I'm not a huge Southern rock fan, perhaps because I actually grew up there. I'll be happy if I never hear That Smell again, and I'm still wondering why .38 Special felt it needed two drummers.

But the genre has given us some great music, from Allman Brothers jams to songs belted out by a guy who tips the scale at about 250 pounds, 300 if you include the hair and the belt buckle.

Some of the highlights:

Flirtin' With Disaster, Molly Hatchet: The great underrated Southern rock epic, with the rhythm guitar laying down a heavy groove that backs away to let the drums take over between verses. Can't beat the vocal, a snarled tribute to pointless risk-taking complete with an impeccably timed whistle smack in the middle of the guitar solo.

Fire on the Mountain, Marshall Tucker Band: Southerners are supposed to be great storytellers. I'm not, which is why I envy this well-spun tale in which the chase of gold turns out to be a fools' pursuit. The slide guitar is evocative rather than irritating, and the understated vocal burns with the injustice of it all.

I'm Keeping Your Poop, Hayseed Dixie: I've listened a bit to XM's bluegrass channel, and I can't quite get into it. It's generally fun music until someone opens his mouth and starts singing. Too many bluegrass song titles are just permutations of the following words: hills, moon, Kentucky, grass, Mississippi, mountain, green, blue, Tennessee. And then there are the gospel songs with names like I'm Using My Bible As a Roadmap. (Seriously. And check out the freakish cover to Satan is Real, which poses all sorts of theological problems.) It's like going to a jazz club to hear Branford Marsalis, only to have him put down the sax and start ranting about an oversimplification of Buddhism or the sidewalk in his old neighborhood.

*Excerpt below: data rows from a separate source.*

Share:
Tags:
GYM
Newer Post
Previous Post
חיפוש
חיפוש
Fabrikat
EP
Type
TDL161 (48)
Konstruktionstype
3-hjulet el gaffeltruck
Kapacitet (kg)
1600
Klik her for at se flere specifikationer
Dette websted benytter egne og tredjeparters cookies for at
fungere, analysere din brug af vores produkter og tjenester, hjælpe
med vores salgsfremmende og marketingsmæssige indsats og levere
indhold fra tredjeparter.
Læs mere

Fortunately, Hayseed Dixie realized and rectified the problem. For a good time with a bunch of guitars, banjos and fiddles, just sing a bunch of AC/DC, Kiss, Spinal Tap and J. Geils Band covers, then make sure one of only two originals in your first three albums includes the word "poop" in the title. They sing with all the sincerity of every other bluegrass artist you've heard, a deadpan performance worthy of the original Airplane cast.


Neel Mehta said...

Hey, is that Freedom Rock?

I grew up in the South as well, and I think the real storytellers gravitate toward country music, leaving the others to rock out meaninglessly.

The last good Southern song I heard was "Ol' Red" by Blake Shelton, a country song that's part Shawshank Redemption, part Lady and the Tramp.

bdure said...

Hadn't thought about it that way. I could see some storytellers going country, but my guess is that the sets of "good storytellers" and "top 10 country artists" don't intersect that much. If I were to dig around in the country aisle, I'd probably find some folks who tell good tales that aren't the usual "I love you because you put up with my hunting" or "America is the best country because we have guts, if you define 'guts' as military hardware" fare.

The only significant country artist on my iPod is Emmylou Harris, who does some fine storytelling on Red Dirt Girl.

Neel Mehta said...

Not incredibly familiar with Emmylou Harris, but I was under the impression she was folk.

I don't think good storytelling has anything to do with the top 10 of any genre. Though I appreciate your dig against top 10 stalwart Toby Keith.

bdure said...

Emmylou does straddle some genre lines. For Wrecking Ball, she worked with Daniel Lanois and turned out a CD with a bit more atmosphere than a typical country release. Red Dirt Girl, the titletrack of that CD, is more traditional, though the guitar still has some Lanois effects.

There are probably a few country singers meeting the "might makes patriotism" point of view, but yeah, Toby Keith sprang to mind.